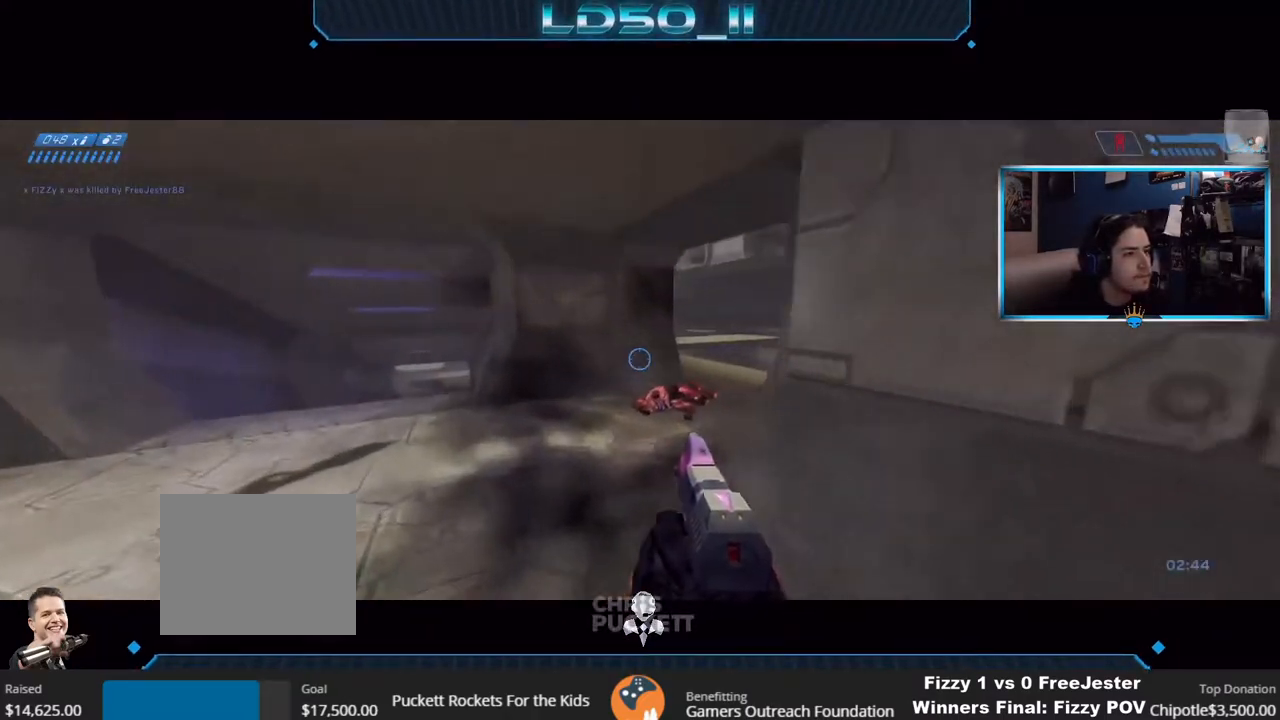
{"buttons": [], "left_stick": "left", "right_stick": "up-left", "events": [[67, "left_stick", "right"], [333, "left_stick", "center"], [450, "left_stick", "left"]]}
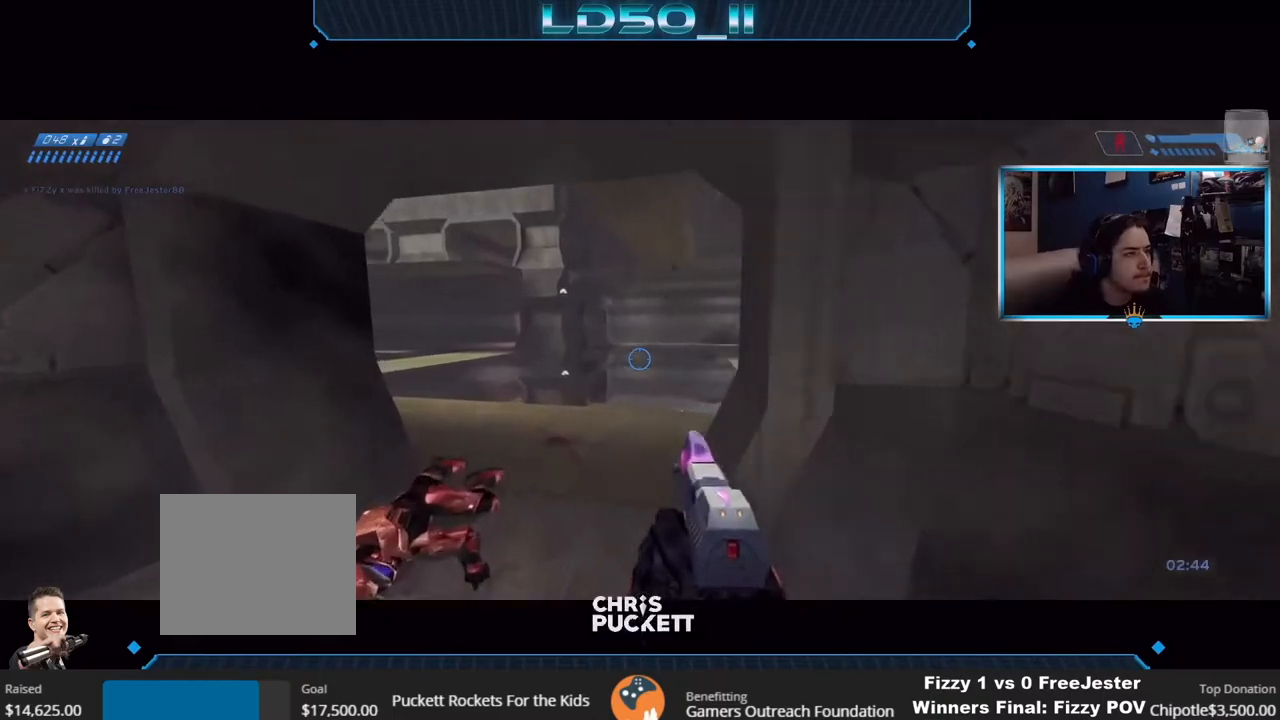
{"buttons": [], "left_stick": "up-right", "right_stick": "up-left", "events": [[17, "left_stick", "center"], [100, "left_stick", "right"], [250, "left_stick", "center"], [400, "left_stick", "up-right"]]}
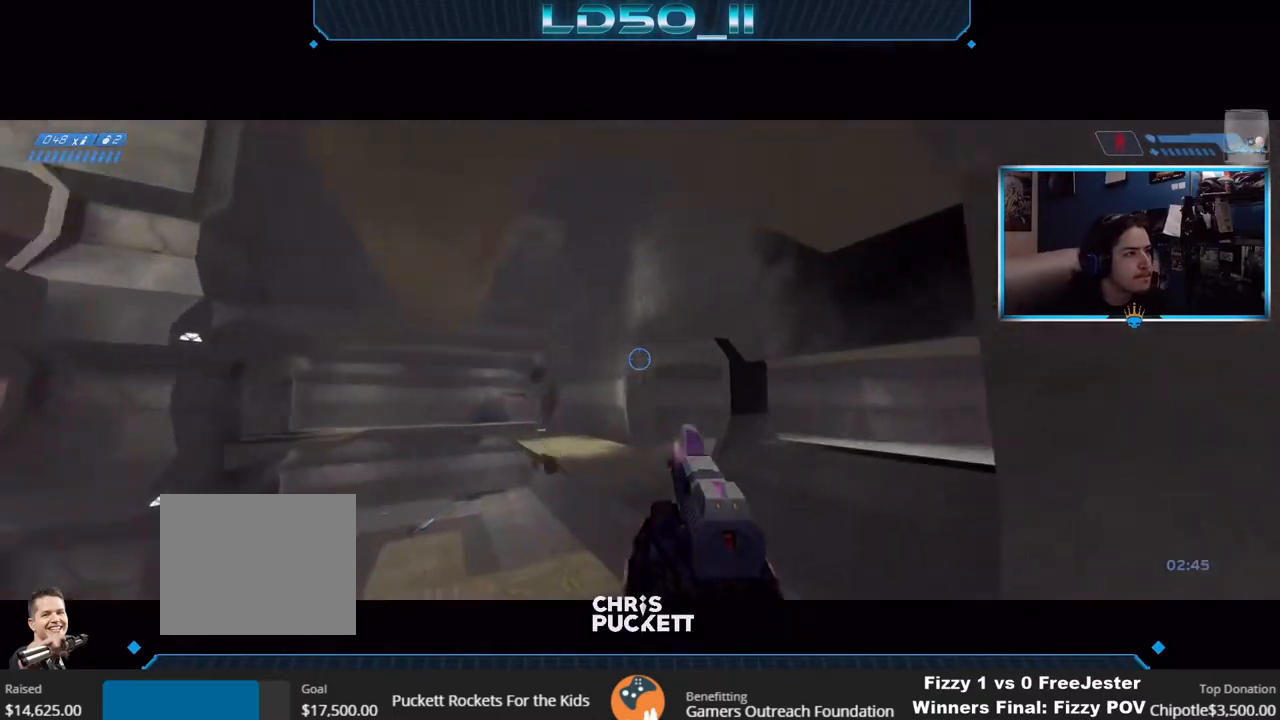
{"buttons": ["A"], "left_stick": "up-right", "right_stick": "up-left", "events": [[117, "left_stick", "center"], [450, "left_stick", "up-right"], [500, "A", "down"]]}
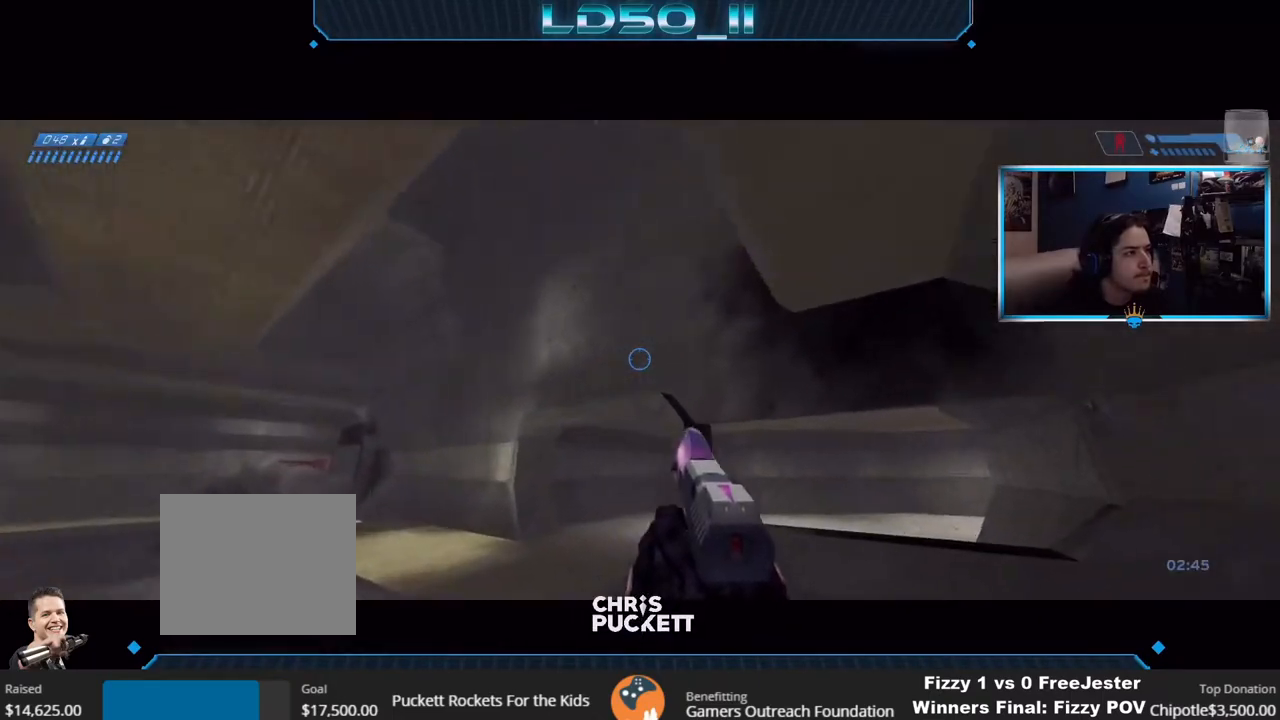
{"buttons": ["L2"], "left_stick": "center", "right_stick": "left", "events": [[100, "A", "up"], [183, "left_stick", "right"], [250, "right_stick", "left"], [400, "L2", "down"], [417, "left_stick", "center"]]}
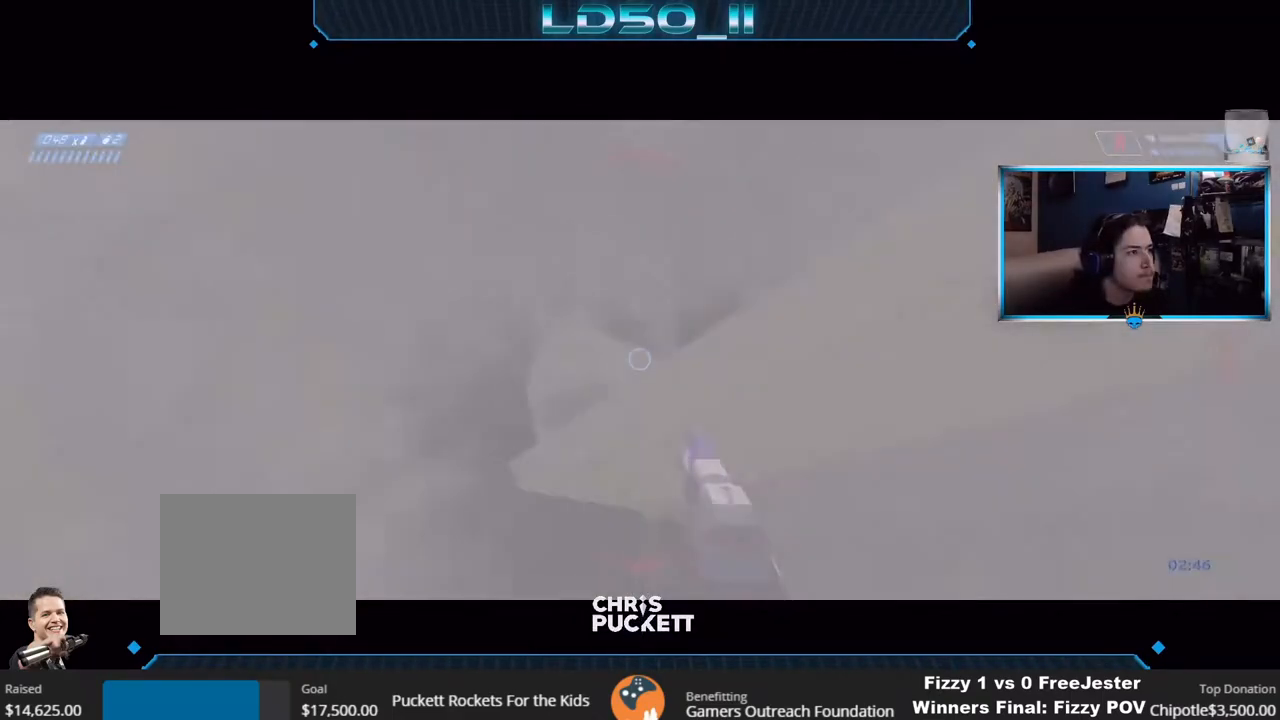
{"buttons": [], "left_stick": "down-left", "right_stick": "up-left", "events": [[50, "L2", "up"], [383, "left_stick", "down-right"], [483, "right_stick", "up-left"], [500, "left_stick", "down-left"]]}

_ _ _ _

Work order
Each record above is to be copied exactly. Drop the pictures.

Your solution
{"buttons": [], "left_stick": "left", "right_stick": "up-left", "events": [[67, "left_stick", "right"], [333, "left_stick", "center"], [450, "left_stick", "left"]]}
{"buttons": [], "left_stick": "up-right", "right_stick": "up-left", "events": [[17, "left_stick", "center"], [100, "left_stick", "right"], [250, "left_stick", "center"], [400, "left_stick", "up-right"]]}
{"buttons": ["A"], "left_stick": "up-right", "right_stick": "up-left", "events": [[117, "left_stick", "center"], [450, "left_stick", "up-right"], [500, "A", "down"]]}
{"buttons": ["L2"], "left_stick": "center", "right_stick": "left", "events": [[100, "A", "up"], [183, "left_stick", "right"], [250, "right_stick", "left"], [400, "L2", "down"], [417, "left_stick", "center"]]}
{"buttons": [], "left_stick": "down-left", "right_stick": "up-left", "events": [[50, "L2", "up"], [383, "left_stick", "down-right"], [483, "right_stick", "up-left"], [500, "left_stick", "down-left"]]}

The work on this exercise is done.